┌──

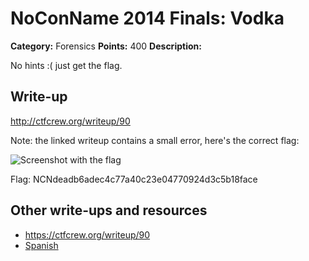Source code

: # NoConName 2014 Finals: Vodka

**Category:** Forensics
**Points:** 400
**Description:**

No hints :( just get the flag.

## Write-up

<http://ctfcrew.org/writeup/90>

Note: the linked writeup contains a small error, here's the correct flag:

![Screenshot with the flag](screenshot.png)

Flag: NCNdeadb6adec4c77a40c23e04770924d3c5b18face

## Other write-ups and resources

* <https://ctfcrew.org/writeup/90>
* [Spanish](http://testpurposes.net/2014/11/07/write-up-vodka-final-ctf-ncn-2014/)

└──

- Activity -
Within the records above, determine how many lines contain the word "writeup". Respond with that number and no other text.

- Written reply -
3